EU en VS communiceren verschillend over biobased gehalte producten

De populariteit van ‘biobased’ heeft een golf van nieuwe producten teweeggebracht. Maar wat maakt een product eigenlijk tot een biobased product? En hoe bepaal je dat dan? Europa en de VS hanteren hiervoor verwarrend genoeg een verschillende insteek. Om die verklaarbare verschillen voor potentiële gebruikers van biobased producten te verduidelijken, heeft het normalisatie-instituut NEN een white paper opgesteld. Maarten van der Zee, senior onderzoeker van Wageningen Food & Biobased Research, ondersteunde het NEN daarbij.

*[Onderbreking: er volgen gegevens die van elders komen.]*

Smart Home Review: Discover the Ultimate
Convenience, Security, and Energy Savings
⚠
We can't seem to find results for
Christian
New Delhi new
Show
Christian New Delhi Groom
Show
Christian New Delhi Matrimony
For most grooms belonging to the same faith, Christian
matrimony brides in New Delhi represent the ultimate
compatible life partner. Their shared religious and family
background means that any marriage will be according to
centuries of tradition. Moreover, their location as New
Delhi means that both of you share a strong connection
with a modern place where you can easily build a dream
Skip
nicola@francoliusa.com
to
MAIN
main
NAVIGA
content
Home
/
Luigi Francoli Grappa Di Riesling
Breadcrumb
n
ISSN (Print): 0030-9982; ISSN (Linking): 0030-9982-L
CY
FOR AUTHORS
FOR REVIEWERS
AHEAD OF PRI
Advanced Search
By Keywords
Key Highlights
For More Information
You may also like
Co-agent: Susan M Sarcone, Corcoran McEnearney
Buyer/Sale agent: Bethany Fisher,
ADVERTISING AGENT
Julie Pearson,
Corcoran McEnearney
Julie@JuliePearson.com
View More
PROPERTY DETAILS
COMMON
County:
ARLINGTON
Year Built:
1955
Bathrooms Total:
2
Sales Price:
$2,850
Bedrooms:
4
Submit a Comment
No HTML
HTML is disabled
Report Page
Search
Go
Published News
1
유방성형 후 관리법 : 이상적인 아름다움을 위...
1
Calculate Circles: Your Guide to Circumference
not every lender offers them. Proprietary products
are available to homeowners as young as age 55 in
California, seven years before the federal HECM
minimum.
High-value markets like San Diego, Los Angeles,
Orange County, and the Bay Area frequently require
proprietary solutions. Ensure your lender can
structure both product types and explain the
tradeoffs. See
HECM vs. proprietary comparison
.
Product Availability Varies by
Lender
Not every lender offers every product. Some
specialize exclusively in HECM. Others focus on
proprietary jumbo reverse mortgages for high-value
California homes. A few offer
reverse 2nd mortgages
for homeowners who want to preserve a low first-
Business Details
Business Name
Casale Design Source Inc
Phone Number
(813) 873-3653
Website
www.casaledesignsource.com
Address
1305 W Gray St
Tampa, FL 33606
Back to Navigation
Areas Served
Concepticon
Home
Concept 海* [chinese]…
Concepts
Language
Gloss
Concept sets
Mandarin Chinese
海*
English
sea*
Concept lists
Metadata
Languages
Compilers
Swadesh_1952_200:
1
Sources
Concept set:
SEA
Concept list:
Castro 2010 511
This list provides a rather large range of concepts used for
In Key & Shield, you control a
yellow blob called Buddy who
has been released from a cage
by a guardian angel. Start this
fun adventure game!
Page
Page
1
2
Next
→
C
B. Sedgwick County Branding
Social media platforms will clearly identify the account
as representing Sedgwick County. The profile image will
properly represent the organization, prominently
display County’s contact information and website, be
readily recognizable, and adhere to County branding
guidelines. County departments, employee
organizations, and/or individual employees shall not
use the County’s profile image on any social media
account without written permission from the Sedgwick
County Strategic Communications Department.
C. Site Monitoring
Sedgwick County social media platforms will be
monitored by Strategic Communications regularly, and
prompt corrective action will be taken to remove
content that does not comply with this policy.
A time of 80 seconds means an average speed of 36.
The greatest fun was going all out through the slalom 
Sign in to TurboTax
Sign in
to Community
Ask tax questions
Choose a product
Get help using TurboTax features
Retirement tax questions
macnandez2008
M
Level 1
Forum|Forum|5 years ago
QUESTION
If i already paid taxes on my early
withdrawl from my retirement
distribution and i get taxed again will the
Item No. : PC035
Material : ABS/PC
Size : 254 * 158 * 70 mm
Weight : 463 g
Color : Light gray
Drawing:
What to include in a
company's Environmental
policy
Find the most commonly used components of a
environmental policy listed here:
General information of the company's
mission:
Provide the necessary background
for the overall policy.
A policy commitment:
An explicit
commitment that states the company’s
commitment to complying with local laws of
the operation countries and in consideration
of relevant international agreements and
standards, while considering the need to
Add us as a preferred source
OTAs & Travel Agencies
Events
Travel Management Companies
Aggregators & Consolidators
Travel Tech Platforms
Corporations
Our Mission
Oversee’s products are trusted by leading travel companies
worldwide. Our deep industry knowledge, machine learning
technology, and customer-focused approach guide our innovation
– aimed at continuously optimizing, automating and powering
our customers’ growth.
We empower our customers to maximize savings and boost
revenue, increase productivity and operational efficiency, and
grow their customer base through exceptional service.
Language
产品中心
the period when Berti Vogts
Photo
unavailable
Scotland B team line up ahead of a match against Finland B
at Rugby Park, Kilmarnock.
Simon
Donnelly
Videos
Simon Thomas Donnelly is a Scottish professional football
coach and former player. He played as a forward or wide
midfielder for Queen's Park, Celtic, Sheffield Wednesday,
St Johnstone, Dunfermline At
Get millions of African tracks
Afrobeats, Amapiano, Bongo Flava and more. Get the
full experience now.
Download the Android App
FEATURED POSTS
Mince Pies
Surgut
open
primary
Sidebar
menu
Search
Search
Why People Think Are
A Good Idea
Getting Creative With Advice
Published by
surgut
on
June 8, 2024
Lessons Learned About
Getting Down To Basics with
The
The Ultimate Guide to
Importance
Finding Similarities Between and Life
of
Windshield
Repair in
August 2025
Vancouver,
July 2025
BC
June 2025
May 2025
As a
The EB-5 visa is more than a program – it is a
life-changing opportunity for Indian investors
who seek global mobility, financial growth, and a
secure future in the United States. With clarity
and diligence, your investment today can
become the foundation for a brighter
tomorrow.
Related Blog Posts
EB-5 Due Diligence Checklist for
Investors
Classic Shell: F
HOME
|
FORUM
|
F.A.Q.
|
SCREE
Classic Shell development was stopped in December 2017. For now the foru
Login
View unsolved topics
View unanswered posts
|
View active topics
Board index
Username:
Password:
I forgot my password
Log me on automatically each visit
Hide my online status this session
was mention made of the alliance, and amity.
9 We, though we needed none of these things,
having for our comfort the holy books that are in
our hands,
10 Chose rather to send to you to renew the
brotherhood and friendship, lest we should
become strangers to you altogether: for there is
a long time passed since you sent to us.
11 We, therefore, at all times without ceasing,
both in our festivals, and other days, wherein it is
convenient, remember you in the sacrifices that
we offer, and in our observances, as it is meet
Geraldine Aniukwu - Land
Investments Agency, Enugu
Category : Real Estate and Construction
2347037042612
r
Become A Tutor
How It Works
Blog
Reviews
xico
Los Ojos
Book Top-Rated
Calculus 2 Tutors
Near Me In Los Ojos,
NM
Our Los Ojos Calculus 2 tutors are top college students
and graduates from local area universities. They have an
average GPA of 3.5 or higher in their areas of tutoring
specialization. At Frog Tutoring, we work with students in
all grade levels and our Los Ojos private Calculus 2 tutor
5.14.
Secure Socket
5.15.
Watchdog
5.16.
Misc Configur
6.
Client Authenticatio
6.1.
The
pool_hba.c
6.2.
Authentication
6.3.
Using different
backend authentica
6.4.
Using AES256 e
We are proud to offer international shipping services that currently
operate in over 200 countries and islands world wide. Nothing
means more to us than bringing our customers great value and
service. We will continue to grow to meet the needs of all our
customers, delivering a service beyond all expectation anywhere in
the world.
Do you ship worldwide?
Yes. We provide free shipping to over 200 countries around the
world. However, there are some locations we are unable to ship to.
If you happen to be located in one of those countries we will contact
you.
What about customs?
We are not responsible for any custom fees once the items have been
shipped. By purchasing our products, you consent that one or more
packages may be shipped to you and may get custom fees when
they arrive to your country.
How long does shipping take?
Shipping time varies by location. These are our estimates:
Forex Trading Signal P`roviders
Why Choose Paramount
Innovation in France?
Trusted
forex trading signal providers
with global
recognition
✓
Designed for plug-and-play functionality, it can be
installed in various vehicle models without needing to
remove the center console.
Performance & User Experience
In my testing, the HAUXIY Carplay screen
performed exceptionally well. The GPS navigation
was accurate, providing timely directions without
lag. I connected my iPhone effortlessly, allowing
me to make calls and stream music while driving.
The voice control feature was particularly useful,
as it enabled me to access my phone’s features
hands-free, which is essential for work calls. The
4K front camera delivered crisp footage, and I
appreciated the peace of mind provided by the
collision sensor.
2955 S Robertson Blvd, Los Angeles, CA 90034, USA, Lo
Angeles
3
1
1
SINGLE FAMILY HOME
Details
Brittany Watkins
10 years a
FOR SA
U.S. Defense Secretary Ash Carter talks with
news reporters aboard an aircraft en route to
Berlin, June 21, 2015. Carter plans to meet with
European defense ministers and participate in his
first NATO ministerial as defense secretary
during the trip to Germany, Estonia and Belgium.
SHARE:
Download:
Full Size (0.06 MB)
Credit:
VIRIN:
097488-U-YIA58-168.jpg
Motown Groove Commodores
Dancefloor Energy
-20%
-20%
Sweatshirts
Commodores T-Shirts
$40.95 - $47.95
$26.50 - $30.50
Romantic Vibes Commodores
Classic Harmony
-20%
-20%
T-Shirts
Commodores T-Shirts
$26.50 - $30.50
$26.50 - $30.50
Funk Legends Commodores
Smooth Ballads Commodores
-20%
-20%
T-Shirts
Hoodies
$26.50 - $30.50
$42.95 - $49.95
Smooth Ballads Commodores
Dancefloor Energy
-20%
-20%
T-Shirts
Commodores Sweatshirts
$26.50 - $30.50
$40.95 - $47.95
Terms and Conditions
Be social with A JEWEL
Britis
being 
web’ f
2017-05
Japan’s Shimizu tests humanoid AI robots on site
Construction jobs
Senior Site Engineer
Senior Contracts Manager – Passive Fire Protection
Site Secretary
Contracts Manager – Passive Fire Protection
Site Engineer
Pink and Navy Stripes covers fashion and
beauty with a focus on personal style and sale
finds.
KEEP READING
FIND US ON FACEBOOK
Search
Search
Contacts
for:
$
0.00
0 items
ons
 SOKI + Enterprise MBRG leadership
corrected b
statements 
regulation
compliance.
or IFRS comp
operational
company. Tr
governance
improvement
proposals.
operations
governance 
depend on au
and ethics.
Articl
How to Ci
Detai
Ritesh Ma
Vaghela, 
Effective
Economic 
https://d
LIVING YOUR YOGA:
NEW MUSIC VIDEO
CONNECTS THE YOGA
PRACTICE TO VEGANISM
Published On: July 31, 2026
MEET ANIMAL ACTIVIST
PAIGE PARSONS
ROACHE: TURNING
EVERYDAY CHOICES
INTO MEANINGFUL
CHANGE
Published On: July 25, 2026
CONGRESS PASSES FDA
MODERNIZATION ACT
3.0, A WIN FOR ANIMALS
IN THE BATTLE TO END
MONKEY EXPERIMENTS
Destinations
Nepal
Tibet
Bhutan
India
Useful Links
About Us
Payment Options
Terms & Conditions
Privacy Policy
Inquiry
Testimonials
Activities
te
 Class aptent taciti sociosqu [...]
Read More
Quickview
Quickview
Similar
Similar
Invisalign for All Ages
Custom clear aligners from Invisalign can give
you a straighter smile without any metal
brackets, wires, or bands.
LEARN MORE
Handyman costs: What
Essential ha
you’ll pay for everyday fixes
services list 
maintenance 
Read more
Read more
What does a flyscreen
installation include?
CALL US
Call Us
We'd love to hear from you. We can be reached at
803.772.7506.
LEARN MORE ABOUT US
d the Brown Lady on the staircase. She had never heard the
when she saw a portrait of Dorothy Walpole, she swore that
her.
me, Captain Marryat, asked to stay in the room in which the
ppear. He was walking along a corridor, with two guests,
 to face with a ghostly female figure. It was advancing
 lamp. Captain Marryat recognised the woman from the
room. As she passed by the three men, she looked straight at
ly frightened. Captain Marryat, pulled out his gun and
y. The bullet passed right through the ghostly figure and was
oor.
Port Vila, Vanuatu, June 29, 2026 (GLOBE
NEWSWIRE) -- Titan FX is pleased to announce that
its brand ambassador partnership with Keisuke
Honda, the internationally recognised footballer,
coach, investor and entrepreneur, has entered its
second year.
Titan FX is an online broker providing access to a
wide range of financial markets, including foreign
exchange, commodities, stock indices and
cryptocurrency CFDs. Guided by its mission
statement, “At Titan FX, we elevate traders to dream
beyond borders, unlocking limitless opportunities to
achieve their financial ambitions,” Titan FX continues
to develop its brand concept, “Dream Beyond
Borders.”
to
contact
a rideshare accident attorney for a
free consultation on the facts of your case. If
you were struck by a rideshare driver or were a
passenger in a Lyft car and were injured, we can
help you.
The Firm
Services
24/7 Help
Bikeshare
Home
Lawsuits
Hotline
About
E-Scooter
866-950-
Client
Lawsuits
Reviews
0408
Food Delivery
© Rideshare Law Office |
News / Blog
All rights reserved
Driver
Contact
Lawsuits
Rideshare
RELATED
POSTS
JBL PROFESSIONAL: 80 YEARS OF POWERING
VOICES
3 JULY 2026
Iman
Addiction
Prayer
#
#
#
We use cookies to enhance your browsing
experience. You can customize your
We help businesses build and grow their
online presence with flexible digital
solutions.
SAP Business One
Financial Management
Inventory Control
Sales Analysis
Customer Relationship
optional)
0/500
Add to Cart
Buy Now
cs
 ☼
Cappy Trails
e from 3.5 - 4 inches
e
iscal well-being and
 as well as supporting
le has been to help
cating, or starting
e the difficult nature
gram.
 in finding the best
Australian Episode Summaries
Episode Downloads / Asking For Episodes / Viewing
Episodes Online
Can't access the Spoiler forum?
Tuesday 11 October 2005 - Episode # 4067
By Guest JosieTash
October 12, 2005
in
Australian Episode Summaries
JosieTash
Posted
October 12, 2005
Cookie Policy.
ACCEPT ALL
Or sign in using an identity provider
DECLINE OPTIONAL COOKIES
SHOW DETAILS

Volgens Europese richtlijnen betekent de term ‘biobased’ niets anders dan ‘gebaseerd op’ of ‘gemaakt uit’ biomassa. Voor biobased producten, van flessen tot isolatiemateriaal en van houtproducten tot chemische tussenproducten, geldt dat ze ten minste gedeeltelijk gemaakt zijn uit biomassa. Maar dat zegt volgens onderzoeker Maarten van der Zee nog niets over hoe groot het biobased deel van het product is. Om daar een uitspraak over te kunnen doen, zijn diverse bepalingsmethoden ontwikkeld en in internationale normen vastgelegd.

Koolstof 14C als tracer

Om vast te stellen of een product biobased is, geldt het koolstof 14C-isotoop als belangrijke tracer. Van der Zee: ‘De aanwezigheid van deze stof wijst erop dat er biomassa is gebruikt bij het maken van het product. Uit het relatieve gehalte van deze tracer kan het gehalte aan biobased koolstof in het product berekend worden. Het punt is dat biomassa ook uit andere elementen bestaat, zoals zuurstof, stikstof en waterstof. Daarvoor bestaat niet zo’n biobased tracer. Het werkelijke biomassagehalte in producten kan daardoor aanzienlijk afwijken van het biobased koolstofgehalte. De VS en Europa gaan daar in de ontwikkeling van beleid en certificering rond biobased producten verschillend mee om.’

Normen VS en Europa

Zo kent de VS het vrijwillige etiketteringssysteem BioPreferred Program. Dit systeem schrijft de norm ASTM D6866 voor als onderdeel van de certificering. Hierbij wordt uitsluitend het biobased koolstofgehalte genomen als maat voor de ‘biobased content’. Bij de in Europa ontwikkelde normen wordt onderscheid gemaakt tussen het bepalen van het biomassagehalte (bijvoorbeeld EN 16785-1 en -2) en het biobased koolstofgehalte (bijvoorbeeld EN 16640). Er zijn nog meer verschillen, zoals of het biobased koolstofgehalte wordt uitgedrukt als percentage van het totale koolstofgehalte, of alleen het organische deel, zodat bijvoorbeeld minerale vulstoffen niet worden meegerekend.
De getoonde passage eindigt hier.